* ÉNONCÉ *
Répondez aux questions suivantes d'après la saisine du Conseil constitutionnel :
1. À quelle date les trois autres projets de loi ont-ils été déposés sur le bureau du Sénat ?
2. Lequel de ces projets de loi avait seul été adopté, et à quelle date ?
3. En application de quel article du règlement de l'Assemblée nationale les amendements gouvernementaux ont-ils été déposés en commission des lois ?

Saisine du Conseil constitutionnel en date du 22 novembre 2010 présentée par au moins soixante sénateurs, en application de l'article 61, alinéa 2, de la Constitution, et visée dans la décision n° 2010-618 DC

JurisdictionFrance
Publication au Gazette officielJORF n°0292 du 17 décembre 2010
Record NumberJORFTEXT000023239763
CourtCONSEIL CONSTITUTIONNEL
Date de publication17 décembre 2010




LOI DE RÉFORME DES COLLECTIVITÉS TERRITORIALES


Monsieur le président du Conseil constitutionnel, mesdames et messieurs les membres du Conseil constitutionnel,
Nous avons l'honneur de vous déférer, conformément au deuxième alinéa de l'article 61 de la Constitution, la loi de réforme des collectivités territoriales.


I. ― Sur la procédure


Les griefs procéduraux concernent les articles 1er, 6 et 73 de la loi d'une part (A), et 2 d'autre part (B).


A. ― Sur les articles 1er, 6 et 73 de la loi (1)


Initialement, outre la loi de réforme des collectivités territoriales qui vous est ici déférée, trois autres projets de loi concernant l'élection des élus régionaux et départementaux ont été déposés sur le bureau du Sénat le 21 octobre 2009 : le projet de loi n° 61 relatif à l'élection des conseillers territoriaux et au renforcement de la démocratie locale, le projet de loi organique n° 62 relatif à l'élection des membres des conseils des collectivités territoriales et des établissements publics de coopération intercommunale, ainsi que le projet de loi n° 63 organisant la concomitance des renouvellements des conseils généraux et des conseils régionaux, lui seul ayant pour le moment été adopté le 16 février 2010.
En outre, un projet de loi sur la clarification des compétences et des cofinancements des collectivités territoriales était annoncé par le Gouvernement et, conformément à l'article 35 du projet de loi initial (devenu article 73), tel qu'adopté en première lecture par le Sénat, il aurait dû être adopté dans un délai de douze mois à compter de la promulgation de la présente loi ; le texte se contentant alors de fixer les principes auxquels devrait obéir la future répartition des compétences. L'exposé des motifs précisait quant à lui que la future loi ferait « l'objet d'un travail interministériel et d'une concertation étroite avec l'ensemble des associations nationales d'élus ».
Ce n'est toutefois pas ce qu'il advint. Ce qui devait conformément aux engagements du Gouvernement faire l'objet de projets de loi spécifiques, l'élection des conseillers territoriaux d'une part, et la répartition des compétences des collectivités territoriales de l'autre, a finalement été adjoint au projet de loi sur la réforme des collectivités territoriales par voie d'amendements à l'occasion de la première lecture à l'Assemblée nationale.
Des amendements gouvernementaux ont ainsi été déposés en commission des lois en application de l'article 88 du règlement de l'Assemblée nationale. En d'autres termes, alors que le Gouvernement s'était opposé en première lecture au Sénat à tout amendement concernant le mode de scrutin des conseillers territoriaux ― à l'exception d'un amendement non normatif indiquant les principes auxquels devrait se conformer leur élection ― précisément au motif que cela relevait du projet de loi n° 61, c'est ce même gouvernement qui a introduit un amendement insérant un article 1er aux termes duquel : « Les conseillers territoriaux sont élus au scrutin uninominal majoritaire à deux tours selon les modalités prévues au titre III du livre Ier du code électoral. » Selon le même procédé, il a introduit avec l'article 6 un tableau fixant le nombre de conseillers territoriaux par départements et par régions.

* ENREGISTREMENTS *
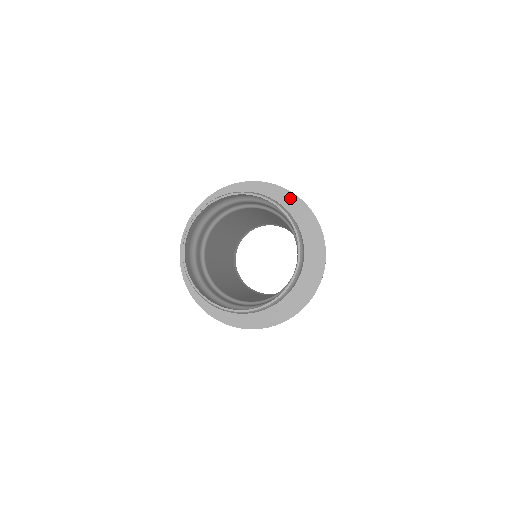
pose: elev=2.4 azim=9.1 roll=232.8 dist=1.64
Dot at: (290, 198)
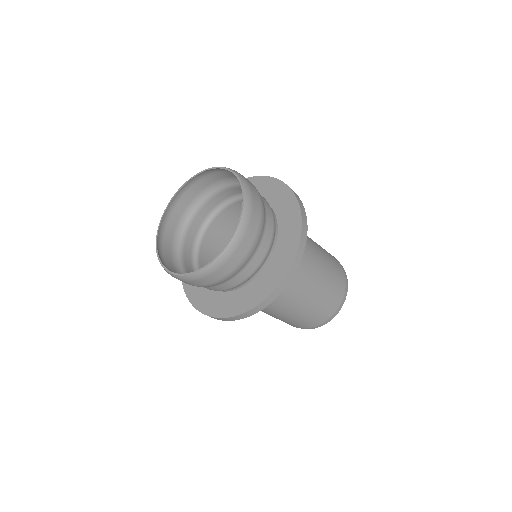
Dot at: occluded
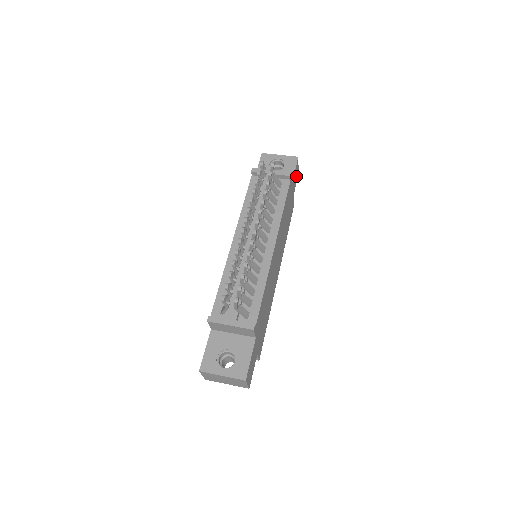
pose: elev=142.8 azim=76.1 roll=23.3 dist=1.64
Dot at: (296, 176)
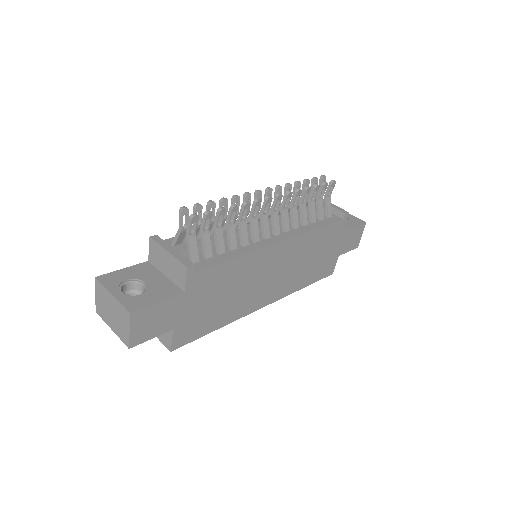
Dot at: (353, 241)
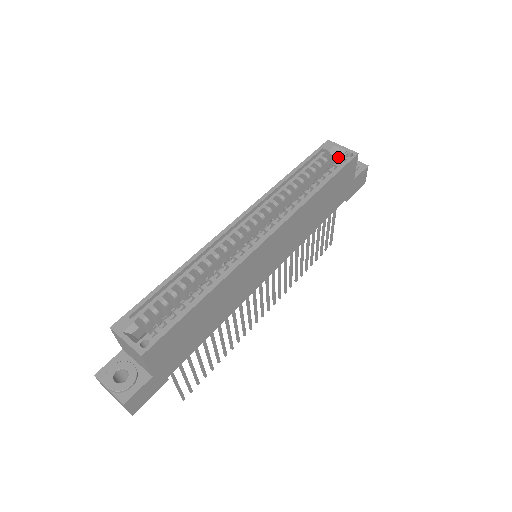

* CORRIGÉ *
1. Ils ont été déposés le 21 octobre 2009.
2. Seul le projet de loi n° 63, qui organise la concomitance des renouvellements des conseils généraux et des conseils régionaux, avait été adopté, le 16 février 2010.
3. Ils ont été déposés en application de l'article 88 du règlement de l'Assemblée nationale.